Webinar: Waves of Insight from Data to AI for optimizing operations
by Damiaan Zwietering, Sales Engineer Data & AI at IBM
30 January 2024 at 11 h. on the Asset Performance Platform
We have been using data to optimize operations in asset management for years and every now and then a new wave of technology comes along that improves your insight and enables even better streamlining. To understand the implications of the most recent wave of Generative AI, we place it in the historical context of reporting, statistics and machine learning. This will help you understand what it could mean for your organization and enable you to take the right steps in adopting this new technology.
Examples which will be explained during this presentation are:
Failure Mode Context Understanding
Identify common failure points and paths to failure for new assets to improve predictive maintenance and reliability programs
- Understanding how assets fail is crucial in providing preventative maintenance and reducing asset downtime.
- Failure Mode and Effects Analysis provides key insights into this area.
- However, FMEA data is not available for many different kinds of assets and it can take time to acquire
- Reduced time to value for asset classes where we have less experience
- More accurate failure assessments and preventative maintenance plans
- Automated creation of maintenance strategies for new assets & clients
Work Order Intelligence
Automatically identify and correct inaccurate failure codes in Asset Management work orders.

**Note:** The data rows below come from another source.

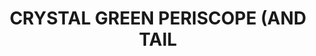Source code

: ---
layout: product
title: "CRYSTAL GREEN PERISCOPE (AND TAIL"
price: "300" 
desc: "Akrilna boja 17mL - Kristal"
img_path: "/assets/img/A.MIG-0096.jpg"
brand: "AMMO"
available: true
special_offer: false
new: false
soon: false
cat: "020000"
subcat: "020100"
subsubcat: "020101"
sifra: "A.MIG-0096"
popular: false
---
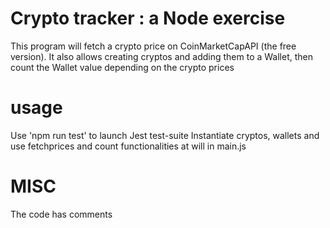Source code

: # Crypto tracker : a Node exercise 

This program will fetch a crypto price on CoinMarketCapAPI (the free version).
It also allows creating cryptos and adding them to a Wallet, then count the Wallet
value depending on the crypto prices

# usage

Use 'npm run test' to launch Jest test-suite
Instantiate cryptos, wallets and use fetchprices and count functionalities at will 
in main.js

# MISC
The code has comments
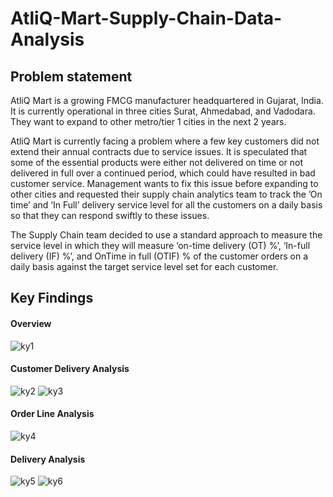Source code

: # AtliQ-Mart-Supply-Chain-Data-Analysis

## Problem statement

AtliQ Mart is a growing FMCG manufacturer headquartered in Gujarat, India. It is currently operational in three cities Surat, Ahmedabad, and Vadodara. They want to expand to other metro/tier 1 cities in the next 2 years.

AtliQ Mart is currently facing a problem where a few key customers did not extend their annual contracts due to service issues. It is speculated that some of the essential products were either not delivered on time or not delivered in full over a continued period, which could have resulted in bad customer service. Management wants to fix this issue before expanding to other cities and requested their supply chain analytics team to track the ’On time’ and ‘In Full’ delivery service level for all the customers on a daily basis so that they can respond swiftly to these issues.

The Supply Chain team decided to use a standard approach to measure the service level in which they will measure ‘on-time delivery (OT) %’, ‘In-full delivery (IF) %’, and OnTime in full (OTIF) % of the customer orders on a daily basis against the target service level set for each customer.

## Key Findings
#### Overview
![ky1](https://github.com/Rejithadas/AtliQ-Mart-Supply-Chain-Data-Analysis/assets/101463488/b2d52a59-3bbd-448c-9def-1037cec1dff7)

#### Customer Delivery Analysis
![ky2](https://github.com/Rejithadas/AtliQ-Mart-Supply-Chain-Data-Analysis/assets/101463488/85fc5a98-28ab-4821-a946-b5189627d7c4)
![ky3](https://github.com/Rejithadas/AtliQ-Mart-Supply-Chain-Data-Analysis/assets/101463488/1c19a2d4-d465-4310-bd99-44121b30aa06)

#### Order Line Analysis  
![ky4](https://github.com/Rejithadas/AtliQ-Mart-Supply-Chain-Data-Analysis/assets/101463488/074c2d2f-6845-4eb1-a3f9-fdae8d84c20e)

#### Delivery Analysis
![ky5](https://github.com/Rejithadas/AtliQ-Mart-Supply-Chain-Data-Analysis/assets/101463488/a14dafa9-6593-46a2-8887-14ce0586248a)
![ky6](https://github.com/Rejithadas/AtliQ-Mart-Supply-Chain-Data-Analysis/assets/101463488/1ecb5fe3-f9f4-4e36-8d52-71818d9d49d0)
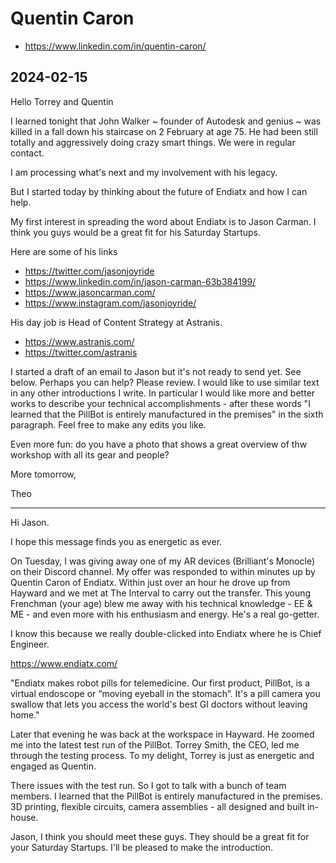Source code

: # Quentin Caron


* https://www.linkedin.com/in/quentin-caron/


## 2024-02-15

Hello Torrey and Quentin

I learned tonight that John Walker ~ founder of Autodesk and genius  ~ was killed in a fall down his staircase on 2 February at age 75. He had been still totally and aggressively doing crazy smart things. We were in regular contact.

I am processing what's next and my involvement with his legacy.

But I started today by thinking about the future of Endiatx and how I can help.

My first interest in spreading the word about Endiatx is to Jason Carman. I think you guys would be a great fit for his Saturday Startups.

Here are some of his links

* https://twitter.com/jasonjoyride
* https://www.linkedin.com/in/jason-carman-63b384199/
* https://www.jasoncarman.com/
* https://www.instagram.com/jasonjoyride/

His day job is Head of Content Strategy at Astranis.

* https://www.astranis.com/
* https://twitter.com/astranis

I started a draft of an email to Jason but it's not ready to send yet. See below. Perhaps you can help? Please review. I would like to use similar text in any other introductions I write. In particular I would like more and better works to describe your technical accomplishments - after these words "I learned that the PillBot is entirely manufactured in the premises" in the sixth paragraph. Feel free to make any edits you like.

Even more fun: do you have a photo that shows a great overview of thw workshop with all its gear and people?

More tomorrow,

Theo

***

Hi Jason.

I hope this message finds you as energetic as ever.

On Tuesday, I was giving away one of my AR devices (Brilliant's Monocle) on their Discord channel. My offer was responded to within minutes up by Quentin Caron of Endiatx. Within just over an hour he drove up from Hayward and we met at The Interval to carry out the transfer. This young Frenchman (your age) blew me away with his technical knowledge - EE & ME - and even more with his enthusiasm and energy. He's a real go-getter.

I know this because we really double-clicked into Endiatx where he is Chief Engineer.

https://www.endiatx.com/

"Endiatx makes robot pills for telemedicine. Our first product, PillBot, is a virtual endoscope or “moving eyeball in the stomach”. It's a pill camera you swallow that lets you access the world's best GI doctors without leaving home."

Later that evening he was back at the workspace in Hayward. He zoomed me into the latest test run of the PillBot. Torrey Smith, the CEO, led me through the testing process. To my delight, Torrey is just as energetic and engaged as Quentin.

There issues with the test run. So I got to talk with a bunch of team members. I learned that the PillBot is entirely manufactured in the premises. 3D printing, flexible circuits, camera assemblies - all designed and built in-house.

Jason, I think you should meet these guys. They should be a great fit for your Saturday Startups. I'll be pleased to make the introduction.

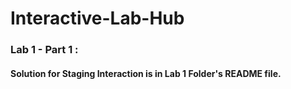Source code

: # Interactive-Lab-Hub

### Lab 1 - Part 1 : 
#### Solution for Staging Interaction is in Lab 1 Folder's README file.
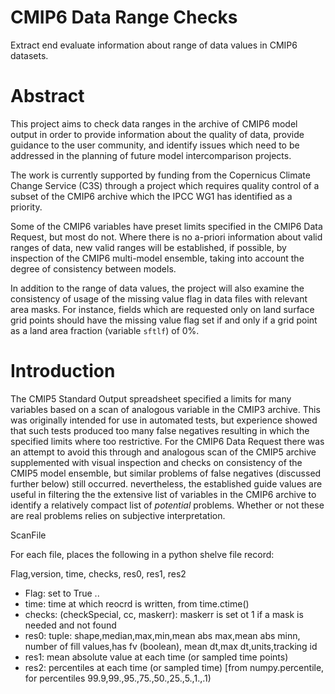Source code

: # CMIP6 Data Range Checks

Extract end evaluate information about range of data values in CMIP6 datasets.

Abstract
========

This project aims to check data ranges in the archive of CMIP6 model output in order to provide information about the quality of data, provide guidance to the user community, and identify issues which need to be addressed in the planning of future model intercomparison projects.

The work is currently supported by funding from the Copernicus Climate Change Service (C3S) through a project which requires quality control of a subset of the CMIP6 archive which the IPCC WG1 has identified as a priority. 

Some of the CMIP6 variables have preset limits specified in the CMIP6 Data Request, but most do not. Where there is no a-priori information about valid ranges of data, new valid ranges will be established, if possible, by inspection of the CMIP6 multi-model ensemble, taking into account the degree of consistency between models.

In addition to the range of data values, the project will also examine the consistency of usage of the missing value flag in data files with relevant area masks. For instance, fields which are requested only on land surface grid points should have the missing value flag set if and only if a grid point as a land area fraction (variable `sftlf`) of 0%.

Introduction
============

The CMIP5 Standard Output spreadsheet specified a limits for many variables based on a scan of analogous variable in the CMIP3 archive. This was originally intended for use in automated tests, but experience showed that such tests produced too many false negatives resulting in which the specified limits where too restrictive. For the CMIP6 Data Request there was an attempt to avoid this through and analogous scan of the CMIP5 archive supplemented with visual inspection and checks on consistency of the CMIP5 model ensemble, but similar problems of false negatives (discussed further below) still occurred. nevertheless, the established guide values are useful in filtering the the extensive list of variables in the CMIP6 archive to identify a relatively compact list of _potential_ problems. Whether or not these are real problems relies on subjective interpretation. 




ScanFile

For each file, places the following in a python shelve file record:

Flag,version, time, checks, res0, res1, res2

* Flag: set to True .. 
* time: time at which reocrd is written, from time.ctime()
* checks: (checkSpecial, cc, maskerr): maskerr is set ot 1 if a mask is needed and not found
* res0: tuple: shape,median,max,min,mean abs max,mean abs minn, number of fill values,has fv (boolean), mean dt,max dt,units,tracking id
* res1: mean absolute value at each time (or sampled time points)
* res2: percentiles at each time (or sampled time) [from numpy.percentile, for percentiles 99.9,99.,95.,75.,50.,25.,5.,1.,.1)


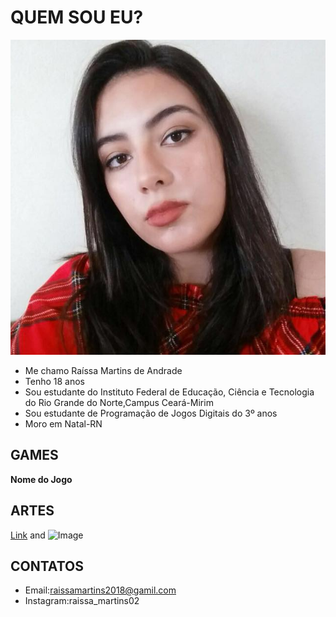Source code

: # QUEM SOU EU?
![eu](31718490_1051119801702014_8883386686310973440_n.jpg)
- Me chamo Raíssa Martins de Andrade
- Tenho 18 anos
- Sou estudante do Instituto Federal de Educação, Ciência e Tecnologia do Rio Grande do Norte,Campus Ceará-Mirim
- Sou estudante de Programação de Jogos Digitais do 3º anos
- Moro em Natal-RN
## GAMES

**Nome do Jogo**

## ARTES



[Link](url) and ![Image](src)

## CONTATOS
- Email:raissamartins2018@gamil.com
- Instagram:raissa_martins02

- Understanding why a work order was created is key in finding patterns and in optimizing operations
- The collection of failure mode information in work orders is typically manual and very error prone.
- Clients often do not collect data for all of their asset classes and it can take a significant amount of time to build up an adequate history of failure data
- Dramatically reduce the effort required to capture and maintain accurate failure code data
- Better understanding of the patterns of failures and potential problem parts
- Automatic approval of typical workorders enabling technicians to focus on solving the problems
Scope 3 GHG Emissions Estimation
Understand your carbon footprint by leveraging the power of generative AI to get more accurate estimates of Scope 3 emissions.
- Companies make estimates of their Scope 3 emissions based on data shared from their trading partners
- Many suppliers do not measure their emissions or if they do may not be open to sharing based on contractual or IP considerations
- While there is guidance on standardized reporting formats from the GHG Protocol, there is significant variance in the metrics and calculations that companies use
- Collecting the data and calculating the metrics is resource-intensive requiring specialized expertise
- Significantly more accurate estimates of their actual Scope 3 emissions
- Tractable and auditable reporting for Scope 3
- Dramatic reduction in effort and expertise required for fulfill business and regulatory requirements
About the speaker
Damiaan Zwietering is an IBM specialist who dedicates his career to achieving real world results innovating with information. He was a developer, consultant, architect and developer advocate in the area of data warehousing, business intelligence and advanced analytics before his current position as a sales engineer for Data & AI, specializing in the responsible application of machine learning and artificial intelligence.